Individual trust members share unlimited liability. This means that if the trust fails, each physician would not only be legally liable for his or her own losses but also for the losses of all other doctors belonging to the trust. Many former members of failed Trusts discover that their personal and professional assets are subject to liquidation in order to satisfy the trust's unpaid claims - not just their own claims but also the claims of all other former members. Since the trust is not insurance coverage, the California Insurance Guarantee Association (CIGA) would not be available to meet trust obligations in the event of a failure.

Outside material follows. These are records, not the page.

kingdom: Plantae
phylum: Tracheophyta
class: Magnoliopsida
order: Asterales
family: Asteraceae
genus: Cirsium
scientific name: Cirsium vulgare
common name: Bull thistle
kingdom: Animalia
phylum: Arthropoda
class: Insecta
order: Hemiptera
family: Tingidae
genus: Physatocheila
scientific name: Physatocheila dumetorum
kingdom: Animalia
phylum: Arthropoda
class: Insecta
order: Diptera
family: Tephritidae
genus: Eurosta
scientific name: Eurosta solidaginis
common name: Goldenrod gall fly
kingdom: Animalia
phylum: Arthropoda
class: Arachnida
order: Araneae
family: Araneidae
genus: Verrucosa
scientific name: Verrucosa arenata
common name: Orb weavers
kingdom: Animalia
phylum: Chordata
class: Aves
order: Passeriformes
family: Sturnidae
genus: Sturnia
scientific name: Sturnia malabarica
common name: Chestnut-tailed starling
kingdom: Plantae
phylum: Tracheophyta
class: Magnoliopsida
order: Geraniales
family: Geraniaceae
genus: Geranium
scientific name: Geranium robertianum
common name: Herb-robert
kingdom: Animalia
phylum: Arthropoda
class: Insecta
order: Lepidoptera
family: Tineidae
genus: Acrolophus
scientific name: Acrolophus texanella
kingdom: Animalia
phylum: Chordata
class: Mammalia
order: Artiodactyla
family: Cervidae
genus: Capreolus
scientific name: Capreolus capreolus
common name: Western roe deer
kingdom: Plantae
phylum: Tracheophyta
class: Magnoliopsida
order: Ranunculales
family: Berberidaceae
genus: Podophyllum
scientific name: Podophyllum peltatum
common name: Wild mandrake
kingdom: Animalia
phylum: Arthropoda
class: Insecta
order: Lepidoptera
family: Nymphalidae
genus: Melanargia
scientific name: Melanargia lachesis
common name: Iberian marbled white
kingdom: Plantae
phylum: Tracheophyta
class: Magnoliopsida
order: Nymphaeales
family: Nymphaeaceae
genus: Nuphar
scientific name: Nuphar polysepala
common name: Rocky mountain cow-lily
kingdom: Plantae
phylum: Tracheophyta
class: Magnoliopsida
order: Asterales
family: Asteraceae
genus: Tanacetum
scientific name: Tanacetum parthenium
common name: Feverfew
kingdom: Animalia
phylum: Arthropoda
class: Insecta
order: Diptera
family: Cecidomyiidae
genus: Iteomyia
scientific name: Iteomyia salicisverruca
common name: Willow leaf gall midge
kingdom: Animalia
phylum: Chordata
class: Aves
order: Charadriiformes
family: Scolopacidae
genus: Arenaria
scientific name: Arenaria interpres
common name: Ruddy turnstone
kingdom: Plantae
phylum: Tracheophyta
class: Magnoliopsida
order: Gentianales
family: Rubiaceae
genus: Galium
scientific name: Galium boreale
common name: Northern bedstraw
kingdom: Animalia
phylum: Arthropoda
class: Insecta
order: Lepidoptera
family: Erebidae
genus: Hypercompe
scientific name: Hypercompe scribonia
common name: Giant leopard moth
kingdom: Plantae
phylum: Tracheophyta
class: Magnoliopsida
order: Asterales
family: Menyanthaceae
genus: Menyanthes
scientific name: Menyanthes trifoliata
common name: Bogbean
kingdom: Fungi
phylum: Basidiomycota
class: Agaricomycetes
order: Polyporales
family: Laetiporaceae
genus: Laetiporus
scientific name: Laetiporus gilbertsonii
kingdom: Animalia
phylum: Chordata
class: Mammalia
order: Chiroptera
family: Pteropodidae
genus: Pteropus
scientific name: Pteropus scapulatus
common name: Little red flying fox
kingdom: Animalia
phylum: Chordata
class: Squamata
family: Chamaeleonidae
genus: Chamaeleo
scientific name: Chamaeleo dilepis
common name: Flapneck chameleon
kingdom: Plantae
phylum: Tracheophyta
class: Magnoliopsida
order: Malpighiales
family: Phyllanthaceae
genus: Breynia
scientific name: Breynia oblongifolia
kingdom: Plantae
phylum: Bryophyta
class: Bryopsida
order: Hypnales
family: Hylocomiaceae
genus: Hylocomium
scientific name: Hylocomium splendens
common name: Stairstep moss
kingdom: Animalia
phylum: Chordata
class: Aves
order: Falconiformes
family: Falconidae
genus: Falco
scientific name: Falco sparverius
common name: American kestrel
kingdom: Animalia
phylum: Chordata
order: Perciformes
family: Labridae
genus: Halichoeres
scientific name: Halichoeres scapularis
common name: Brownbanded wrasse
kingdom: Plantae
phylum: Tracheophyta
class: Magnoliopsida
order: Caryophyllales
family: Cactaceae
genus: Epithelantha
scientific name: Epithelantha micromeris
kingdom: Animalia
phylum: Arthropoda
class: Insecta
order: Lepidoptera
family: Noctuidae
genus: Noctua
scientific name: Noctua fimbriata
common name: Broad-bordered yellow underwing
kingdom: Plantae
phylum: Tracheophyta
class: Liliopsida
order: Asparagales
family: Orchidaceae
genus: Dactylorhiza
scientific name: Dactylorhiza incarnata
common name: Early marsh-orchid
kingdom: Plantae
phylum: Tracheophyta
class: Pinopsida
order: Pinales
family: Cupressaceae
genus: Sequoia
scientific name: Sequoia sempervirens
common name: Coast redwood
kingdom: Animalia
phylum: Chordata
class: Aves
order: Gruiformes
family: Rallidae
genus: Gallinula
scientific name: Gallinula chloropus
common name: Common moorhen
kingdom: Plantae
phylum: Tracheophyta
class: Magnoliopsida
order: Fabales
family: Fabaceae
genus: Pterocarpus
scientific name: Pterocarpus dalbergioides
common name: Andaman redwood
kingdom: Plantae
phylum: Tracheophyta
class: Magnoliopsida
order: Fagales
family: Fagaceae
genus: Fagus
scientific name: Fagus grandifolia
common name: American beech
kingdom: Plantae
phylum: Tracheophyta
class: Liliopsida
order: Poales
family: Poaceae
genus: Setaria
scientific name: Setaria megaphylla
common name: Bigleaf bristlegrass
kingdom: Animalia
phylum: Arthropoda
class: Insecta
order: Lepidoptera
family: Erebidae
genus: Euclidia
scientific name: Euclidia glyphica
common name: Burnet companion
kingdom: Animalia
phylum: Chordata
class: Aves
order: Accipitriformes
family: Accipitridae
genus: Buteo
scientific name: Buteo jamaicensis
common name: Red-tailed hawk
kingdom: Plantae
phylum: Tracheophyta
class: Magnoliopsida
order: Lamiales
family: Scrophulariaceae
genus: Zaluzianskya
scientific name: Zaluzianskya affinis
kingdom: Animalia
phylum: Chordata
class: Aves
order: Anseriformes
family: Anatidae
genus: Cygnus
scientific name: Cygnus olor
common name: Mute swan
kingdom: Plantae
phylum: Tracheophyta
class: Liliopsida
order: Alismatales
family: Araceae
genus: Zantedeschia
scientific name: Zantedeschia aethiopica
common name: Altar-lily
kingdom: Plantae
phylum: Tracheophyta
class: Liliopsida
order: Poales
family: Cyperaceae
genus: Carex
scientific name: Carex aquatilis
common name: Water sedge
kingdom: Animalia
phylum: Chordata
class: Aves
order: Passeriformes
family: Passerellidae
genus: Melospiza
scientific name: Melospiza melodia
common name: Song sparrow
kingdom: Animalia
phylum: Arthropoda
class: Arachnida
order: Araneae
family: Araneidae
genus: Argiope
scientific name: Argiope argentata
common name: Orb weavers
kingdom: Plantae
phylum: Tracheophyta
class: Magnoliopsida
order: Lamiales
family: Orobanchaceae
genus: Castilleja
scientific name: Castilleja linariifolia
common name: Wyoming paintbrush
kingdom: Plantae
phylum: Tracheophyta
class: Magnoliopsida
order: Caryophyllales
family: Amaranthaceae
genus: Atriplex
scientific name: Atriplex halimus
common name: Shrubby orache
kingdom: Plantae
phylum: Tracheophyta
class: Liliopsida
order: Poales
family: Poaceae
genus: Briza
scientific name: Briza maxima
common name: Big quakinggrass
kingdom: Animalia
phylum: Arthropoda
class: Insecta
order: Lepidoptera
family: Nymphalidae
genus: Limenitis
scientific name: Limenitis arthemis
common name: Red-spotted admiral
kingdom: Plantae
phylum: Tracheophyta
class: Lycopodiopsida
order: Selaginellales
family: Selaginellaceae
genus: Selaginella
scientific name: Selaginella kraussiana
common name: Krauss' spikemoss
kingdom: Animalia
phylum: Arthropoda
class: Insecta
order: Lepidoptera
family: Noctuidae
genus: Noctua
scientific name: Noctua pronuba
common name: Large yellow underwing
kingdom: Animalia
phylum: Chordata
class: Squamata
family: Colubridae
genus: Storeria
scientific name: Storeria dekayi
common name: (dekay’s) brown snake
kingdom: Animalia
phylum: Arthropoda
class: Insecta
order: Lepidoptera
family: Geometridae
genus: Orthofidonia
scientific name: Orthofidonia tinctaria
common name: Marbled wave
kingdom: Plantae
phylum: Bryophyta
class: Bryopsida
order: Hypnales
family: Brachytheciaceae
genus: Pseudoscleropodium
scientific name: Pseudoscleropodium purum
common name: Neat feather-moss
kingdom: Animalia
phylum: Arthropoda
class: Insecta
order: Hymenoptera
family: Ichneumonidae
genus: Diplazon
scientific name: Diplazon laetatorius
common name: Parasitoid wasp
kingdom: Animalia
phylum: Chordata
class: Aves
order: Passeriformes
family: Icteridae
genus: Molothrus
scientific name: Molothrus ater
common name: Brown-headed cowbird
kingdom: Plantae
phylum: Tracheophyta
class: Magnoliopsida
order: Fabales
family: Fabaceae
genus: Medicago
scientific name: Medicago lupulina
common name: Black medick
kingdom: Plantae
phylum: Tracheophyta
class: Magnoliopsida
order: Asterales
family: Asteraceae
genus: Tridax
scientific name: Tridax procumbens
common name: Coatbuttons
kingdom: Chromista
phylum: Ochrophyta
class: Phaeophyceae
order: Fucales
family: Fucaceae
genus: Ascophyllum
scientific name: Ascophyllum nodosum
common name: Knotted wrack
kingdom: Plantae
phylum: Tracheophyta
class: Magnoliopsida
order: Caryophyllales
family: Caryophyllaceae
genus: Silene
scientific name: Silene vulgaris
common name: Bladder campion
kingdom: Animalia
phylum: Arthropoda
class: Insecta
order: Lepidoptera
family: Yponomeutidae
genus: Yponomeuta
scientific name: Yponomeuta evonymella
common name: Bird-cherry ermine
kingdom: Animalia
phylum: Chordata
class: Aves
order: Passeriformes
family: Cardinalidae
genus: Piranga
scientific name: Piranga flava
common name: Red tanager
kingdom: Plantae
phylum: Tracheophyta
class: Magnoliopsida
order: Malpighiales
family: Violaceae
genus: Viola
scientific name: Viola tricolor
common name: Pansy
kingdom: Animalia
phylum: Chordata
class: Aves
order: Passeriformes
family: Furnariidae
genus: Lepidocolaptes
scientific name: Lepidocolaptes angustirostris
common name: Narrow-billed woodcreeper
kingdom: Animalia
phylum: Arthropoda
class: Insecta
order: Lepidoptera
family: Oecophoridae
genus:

Trusts specifically do not reserve for future liabilities:

Because trusts carry substantial unfunded liabilities for claims and expenses that become the responsibility of each member, joining a trust may impact a physician's personal finances. It is likely that a physician would need to report a contingent liability on his or her personal financial statements under generally accepted accounting principles. These principles state that "loss contingencies" that may occur as the result of a guarantee must be disclosed in the financial statements even if they have a remote possibility of materializing. In addition, the physician may be required to disclose the nature of his or her trust membership on credit applications since he or she would be pledging personal assets to meet the obligations of the trust.

Some companies dissolve into their strategic partners (as announced recently)
HPIX began operations in 2002, when the marketplace for physician professional liability insurance was in shambles. They began as a physician focused company, with a commitment to serving the best interest of physician members. HPIX grew to over 3,000 medical providers in four states. As they approached their tenth year of operations, they began to seek a strategic partner with the same physician-centric philosophy to provide the capital needed to augment the balance sheet.

In June 2015, HPIX announced that the company reached a definitive agreement with Medical Mutual Insurance Company of North Carolina, whereby Medical Mutual would acquire the rights, title, and interests in the policies of HPIX.

Medical Mutual is a physician-owned company that has been insuring medical professional liability risks since 1975. Medical Mutual was carefully selected by the Directors and senior management of HPIX because of its commitment to physician success, member-value approach, and strong capitalization. Medical Mutual has been continuously rated “A” (Excellent) by A.M. Best since 2004.

HPIX and Medical Mutual completed this transaction on January 1, 2016.

On December 18, 2017, HPIX agreed to a voluntary liquidation, to be supervised by the Pennsylvania Insurance Department (PID).

The Doctors Insurance Agency works with companies that are rated A- or greater.

It is important to look at the Reserves and Surplus of the Professional Liability Insurance Carrier.
• RESERVES: Claims reserves are funds set aside to satisfy those claims that have been reported to the company but have not yet been resolved or paid. A company that underestimates its claims reserves may face future financial difficulties. A company that overestimates its reserves could be charging unnecessarily high premiums. We look for companies that have years of experience in accurately measuring the amount of funds to budget for pending and in process claims.

• SURPLUS is another important financial statistic and source of funds within an insurance company to watch. A company’s surplus allows it to take on risk and serves as a cushion in the event that the losses from that risk exceed the premiums intended to cover the risk. Stated another way, surplus can be used to make up for deficiencies in loss reserves that were set aside from earned premiums.

• Tail coverage. A provision found within a claims-made policy that permits an insured to report claims that are made against the insured after a policy has expired or been canceled, if the wrongful act that gave rise to the claim took place during the expired/canceled policy. This is one of the primary reasons to make sure your medical malpractice carrier is financially sound. The work that they do for you could be years from today!